The 4b model has a strong bias toward emitting tool calls even for conversational prompts like “what is 2+2?”. This is a model size issue - the 12b and 27b variants (both base and fine-tuned) handle mixed chat + tool-calling correctly. If you need to use the 4b model in a context with conversational turns, add an explicit system prompt instruction:

Only call a tool when the user asks you to perform an action.
For questions and explanations, respond in plain text.

Ollama SWA KV Cache Regression

Starting with Ollama 0.5.x, the Go runner allocates a full context-size KV cache for all layers - including Sliding Window Attention (SWA) layers that previously only needed ~1K tokens.
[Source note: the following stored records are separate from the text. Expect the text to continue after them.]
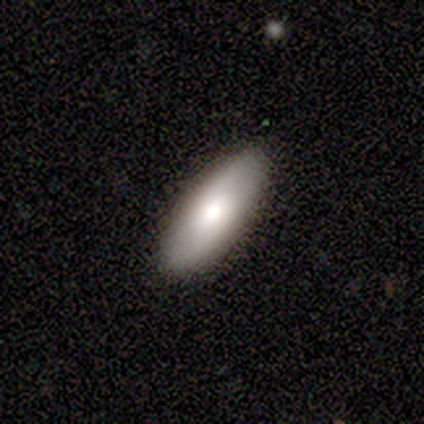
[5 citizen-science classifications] smooth_or_featured: smooth (p=0.80) [alt: featured or disk p=0.20]
how_rounded: in between (p=1.00)
merging: none (p=1.00)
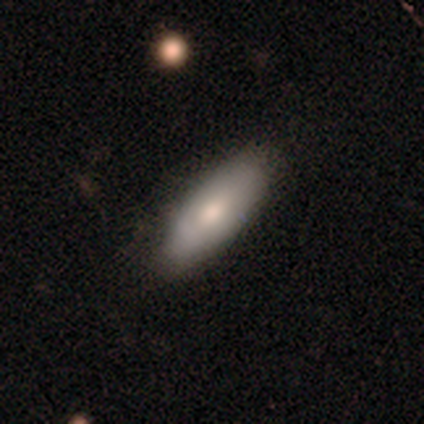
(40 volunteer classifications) Volunteers were most divided on "how rounded": in between: 52%, cigar-shaped: 48%, round: 0%. More confident: merging — none (69%); smooth or featured — smooth (68%).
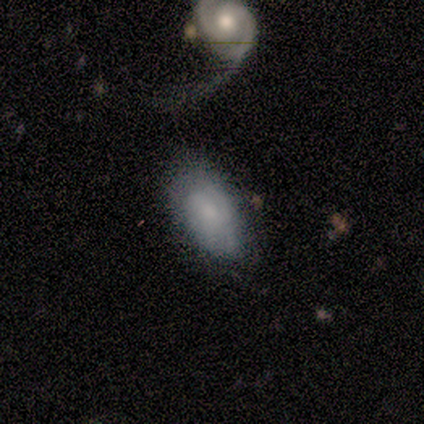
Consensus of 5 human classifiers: Q: Smooth or featured?
A: featured or disk (60%); runner-up: smooth (40%)
Q: Edge-on disk?
A: no (100%)
Q: Bar?
A: weak (67%); runner-up: no (33%)
Q: Spiral arms?
A: yes (100%)
Q: Spiral winding?
A: tight (67%); runner-up: medium (33%)
Q: Spiral arm count?
A: 1 (33%); tied with: 2 (33%); 3 (33%)
Q: Bulge size?
A: moderate (33%); tied with: small (33%); none (33%)
Q: Merging?
A: minor disturbance (80%); runner-up: merger (20%)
For Gemma 3 27b at 28K context:

  • Old engine: model (15.8 GB) + SWA KV (~2.3 GB) + global KV (~4.7 GB) = ~22.8 GB Yes
  • New engine: model (15.8 GB) + full KV (~14 GB) = ~29.8 GB No OOM

Workaround: Use OLLAMA_KV_CACHE_TYPE=q4_0 (or q8_0) to quantize the KV cache. This reduces KV memory by 4x (or 2x), making large contexts viable again.

Context Truncation

Ollama silently truncates prompts that exceed num_ctx. With Claude Code’s ~35K token tool prompt and a model set to num_ctx=12288, you get:

truncating input prompt limit=12288 prompt=35946 keep=5 new=12288

The tool definitions are stripped, and the model never sees them. Always ensure num_ctx exceeds your expected prompt size.

Format Errors at Scale

At 15-22 tools, models occasionally fall back to emitting {"name": ..., "arguments": ...} inside a markdown code block instead of proper <tool_call> XML tags. Ollama does not parse these as tool_calls - they appear as plain content. Streaming helps slightly; non-streaming is more prone to this.

Fine-Tuning Details

  • Base model: unsloth/gemma-3-27b-it (27b) / unsloth/gemma-3-12b-it (12b) / unsloth/gemma-3-4b-it (4b)
  • Method: QLoRA (r=16, alpha=32, dropout=0.05)
  • Dataset: NousResearch/hermes-function-calling-v1 (11,578 examples, 5 configs)
  • Training: 1 epoch, batch_size=1, grad_accum=8, cosine LR schedule, lr=1e-4
  • Packing: Manual greedy bin-packing (Unsloth skips packing for multimodal architectures)
  • Hardware: NVIDIA RTX 3090 (24GB), ~10 hours per training run
  • v2 addition: 70 synthetic examples with captured Claude Code system prompt (12b-ft-v2 only)

Template

Uses Gemma 3 chat format with tool-call support:

<start_of_turn>user
{system prompt + tools}
{user message}<end_of_turn>
<start_of_turn>model
<tool_call>
{"name": "function_name", "arguments": {"key": "value"}}
</tool_call><end_of_turn>

Tool responses are passed back as:

<start_of_turn>user
<tool_response>
{tool output}
</tool_response><end_of_turn>

License

Based on Google’s Gemma 3 models. Subject to the Gemma Terms of Use.